On aurait pu s’attendre à un ouvrage purement théorique, avec un vocabulaire très axé « stratégie militaire », ce qui l’aurait réservé à une minorité d’initiés. Il n’en est rien : aussi surprenant que cela puisse paraître, les articles (certes, certains nécessitent une connaissance préalable des enjeux technico-stratégiques du cyber) expriment très clairement les idées des auteurs qui ne sont pas tous d’accord entre eux, en particulier sur la notion de cyberguerre, où le terme de guerre de l’informatique est privilégié, mais également sur le devenir du cyberespace. Sommes-nous aux prémices de conflits cybernétiques d’ampleur majeure, inconnus jusqu’à présent ? Si l’on reprend l’expression de Bertrand Boyer, « qui franchira le Rubicon » ?

Le livre n’a pas pour vocation à couvrir toutes les dimensions du cyberespace, il faut plus voir chaque article comme une sensibilisation chez le lecteur à un aspect stratégique du cyberespace, auquel il n’avait pas nécessairement pensé. Parmi l’ensemble des textes, ceux de François-Bernard Huyghe sur « une cyberstratégie ? », de Alain Esterle sur « la dissuasion nucléaire est-elle un modèle stratégique transposable au cyberespace ? » et de Barbara Louis-Sidney sur « l’encadrement juridique de la cyberdéfense » (même si on aurait préféré plus d’approfondissement sur les capacités juridiques étatiques) sont particulièrement éclairants.

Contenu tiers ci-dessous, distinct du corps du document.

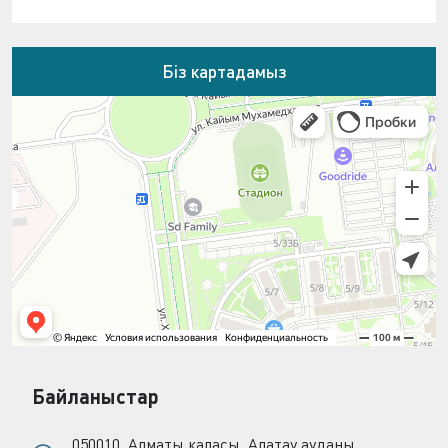
Біз картадамыз
Байланыстар
050010, Алматы қаласы, Алатау ауданы,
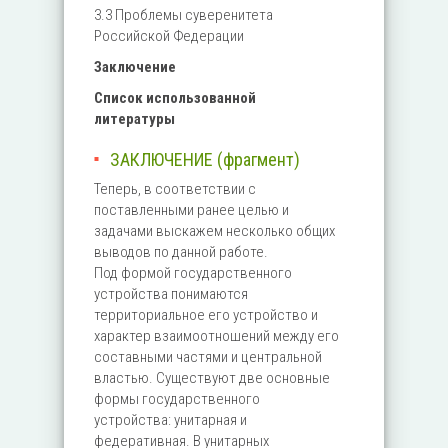
3.3 Проблемы суверенитета
Российской Федерации
Заключение
Список использованной
литературы
ЗАКЛЮЧЕНИЕ (фрагмент)
Теперь, в соответствии с
поставленными ранее целью и
задачами выскажем несколько общих
выводов по данной работе.
Под формой государственного
устройства понимаются
территориальное его устройство и
характер взаимоотношений между его
составными частями и центральной
властью. Существуют две основные
формы государственного
устройства: унитарная и
федеративная. В унитарных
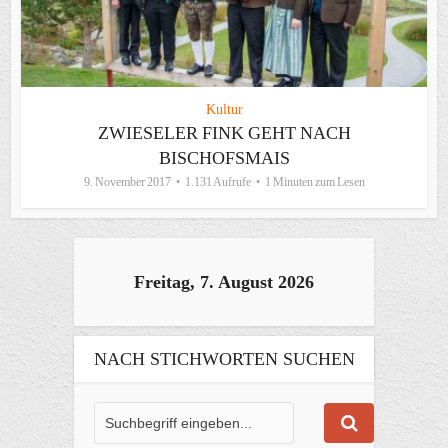
Kultur
ZWIESELER FINK GEHT NACH
BISCHOFSMAIS
9. November 2017
1.131 Aufrufe
1 Minuten zum Lesen
Freitag, 7. August 2026
NACH STICHWORTEN SUCHEN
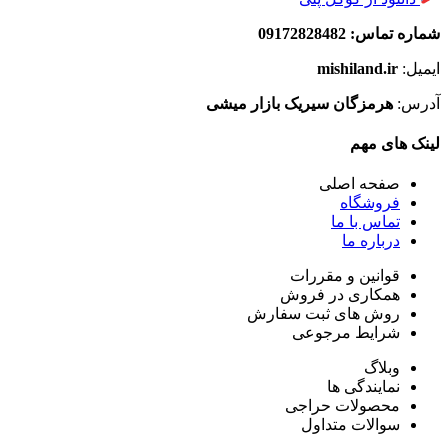
شماره تماس: 09172828482
ایمیل:
mishiland.ir
آدرس:
هرمزگان سیریک بازار میشی
لینک های مهم
صفحه اصلی
فروشگاه
تماس با ما
درباره ما
قوانین و مقررات
همکاری در فروش
روش های ثبت سفارش
شرایط مرجوعی
وبلاگ
نمایندگی ها
محصولات حراجی
سوالات متداول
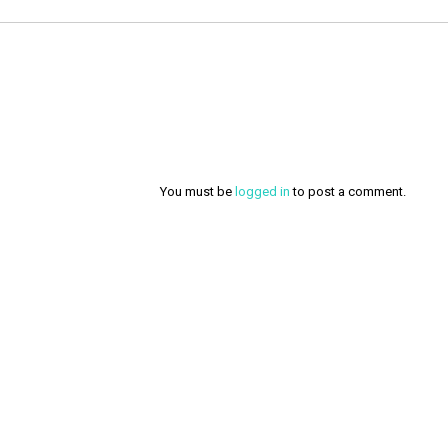
You must be
logged in
to post a comment.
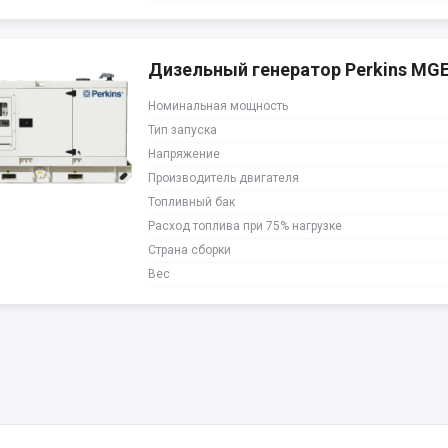
Дизельный генератор Perkins MG
Номинальная мощность
Тип запуска
Напряжение
Производитель двигателя
Топливный бак
Расход топлива при 75% нагрузке
Страна сборки
Вес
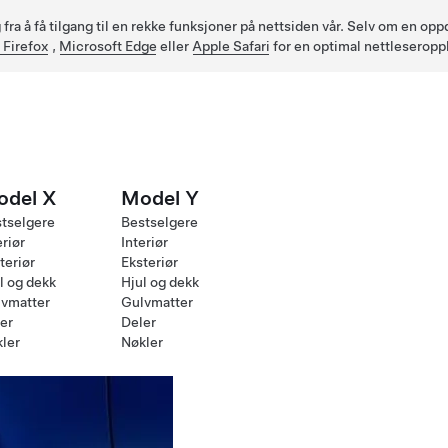
fra å få tilgang til en rekke funksjoner på nettsiden vår. Selv om en op
 Firefox
,
Microsoft Edge
eller
Apple Safari
for en optimal nettleseropp
odel X
Model Y
tselgere
Bestselgere
eriør
Interiør
teriør
Eksteriør
l og dekk
Hjul og dekk
vmatter
Gulvmatter
er
Deler
ler
Nøkler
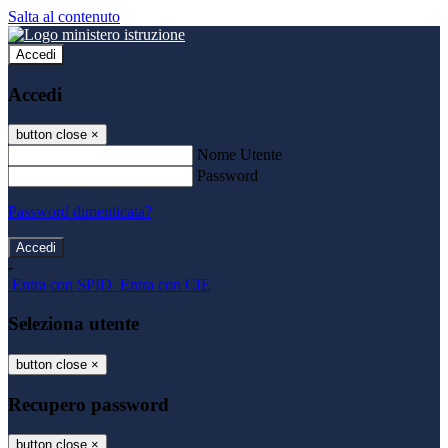
Salta al contenuto
Accedi
Accedi
button close
×
Nome Utente
Password
Password dimenticata?
-
Entra con SPID
Entra con CIE
Seleziona utente
button close
×
Recupero password
button close
×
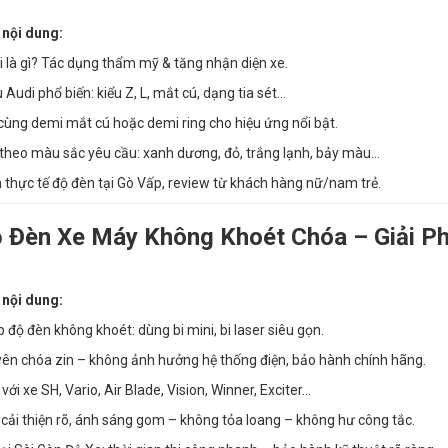
 nội dung:
 là gì? Tác dụng thẩm mỹ & tăng nhận diện xe.
Audi phổ biến: kiểu Z, L, mắt cú, dạng tia sét…
cùng demi mắt cú hoặc demi ring cho hiệu ứng nổi bật.
 theo màu sắc yêu cầu: xanh dương, đỏ, trắng lạnh, bảy màu…
 thực tế độ đèn tại Gò Vấp, review từ khách hàng nữ/nam trẻ.
ộ Đèn Xe Máy Không Khoét Chóa – Giải Ph
 nội dung:
p độ đèn không khoét: dùng bi mini, bi laser siêu gọn.
ên chóa zin – không ảnh hưởng hệ thống điện, bảo hành chính hãng.
với xe SH, Vario, Air Blade, Vision, Winner, Exciter…
cải thiện rõ, ánh sáng gom – không tỏa loang – không hư công tắc.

Une fois l’ouvrage terminé, on se rend compte que les auteurs ont une vision globalement juste et précise de ce qui se passe dans le cyberespace, eu égard aux événements qui agitent ce dernier depuis quelques mois. C’est donc un excellent livre pour les initiés et les non-initiés aux enjeux du cyberespace, qui devrait être suivi par un autre livre, cette fois davantage axé sur le rôle des entreprises nationales aux influences internationales, car elles font parties intégrante du cyberespace et des stratégies qui s’y manifestent.